Member of the Cape Colony Legislative Assembly
- Monarch: Queen Victoria
- Constituency: Thembuland

Governor's Agent and Chief Magistrate of Basutoland
- Incumbent
- Assumed office 1871
- Prime Minister: Sir John Gordon Sprigg
- Governor: Sir Henry Barkly (1870–1877); Henry Bartle Frere (1877–1880);

Personal details
- Born: 5 September 1830 Grahamstown, Eastern Cape
- Died: 17 October 1906 (aged 76) London
- Spouse: Dorothea Mounsey Gilfillan ​ ​(m. 1856⁠–⁠1898)​
- Children: 12
- Parents: Charles Griffith (father); Maria Steyne (mother);

Military service
- Allegiance: Cape Colony
- Rank: Colonel
- Battles/wars: Morosi's Mountain 1879

= Charles Duncan Griffith =

British colonial administrator and army officer

Colonel Charles Duncan Griffith (5 September 1830 – 17 October 1906) was a British colonial administrator and army officer.

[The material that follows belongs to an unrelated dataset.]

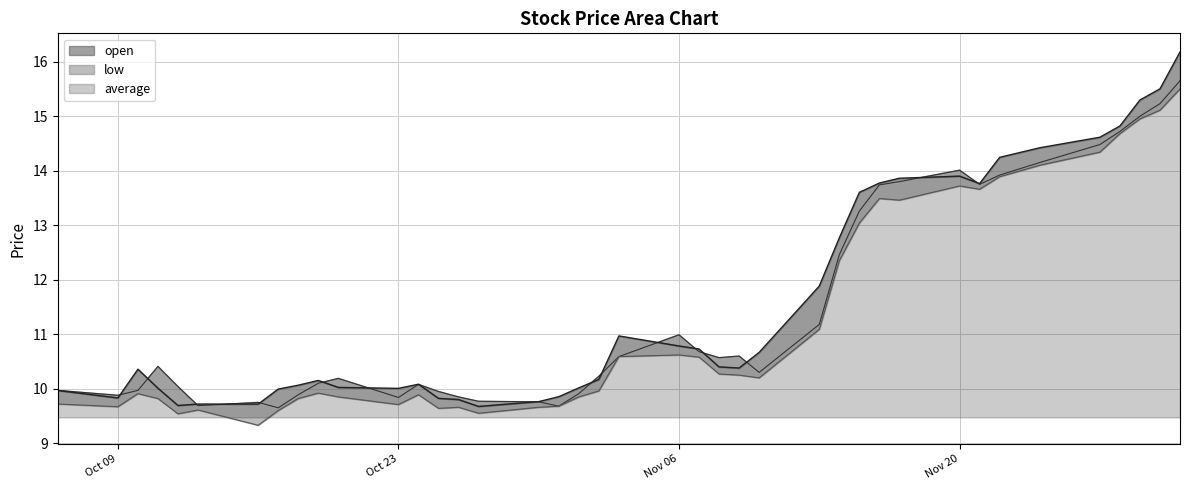

What is the total value across all series at 2023-10-11?

30.2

The career of Griffith has been a varied and interesting one, having fought for, and served his country with distinction in a variety of capacities. His father, a captain of the Royal Marines, landed on the shores of the Cape in 1818. Twelve years later Griffith was born at Grahamstown. He was educated there and at Cape Town; his father introduced merino sheep into the Cape Colony.

Colonel Griffith next featured as a fighter in the 1840s; he fought in all the Kaffir Wars of the period. He was a lieutenant in the Hottentot Levy, also in the Kaffir Police; and was a captain commanding the former in the Kaffir War of 1851–52. For his services he was awarded the medal, and repeatedly commended in General Orders. He was appointed Civil Commissioner and Resident Magistrate of Albert in 1858, and was subsequently promoted to the districts of Queenstown, Grahamstown, and Albany. By special request of Sir Philip Wodehouse, he was transferred in 1869 to the important division of King William’s Town.

In 1871 he was Governor’s Agent and Chief Magistrate of British Basutoland. Six years later he was again in the “tented field” commanding the Frontier Armed Mounted Police Force. He quelled, in that year, the outbreak of the Galeka and Gaika tribes, at which period he ranked in the Transkei Command as a colonel in His Majesty’s Army, and was commander-in-chief of the Imperial and Colonial Troops on the eastern side of the Kei River.

Later he was made Commandant-General of the whole of the Colonial Forces of the colony, and soon afterwards received the cordial thanks of both Houses of Parliament for the great services he had rendered the country.

In the field of politics he has not been less successful, as was evidenced in 1888 when he contested the Tembuland and defeated a strong opponent. At the general election of the same year he was returned unopposed for the same seat.

Griffith returned to England after his service in the Cape and resided at 30, St. James’ Road, Southernwood, East London, he married Dorothea Mounsey Gilfillan, the daughter of 1820 Settler, Lieutenant William Frederick Anderson Gilfillan, C.C., of the Cradock District.

Sir Henry Barkly was appointed High Commissioner of the Cape Colony on 31 December 1871. He annexed Basutoland and Charles Griffith was appointed Chief Magistrate and Governor's Agent.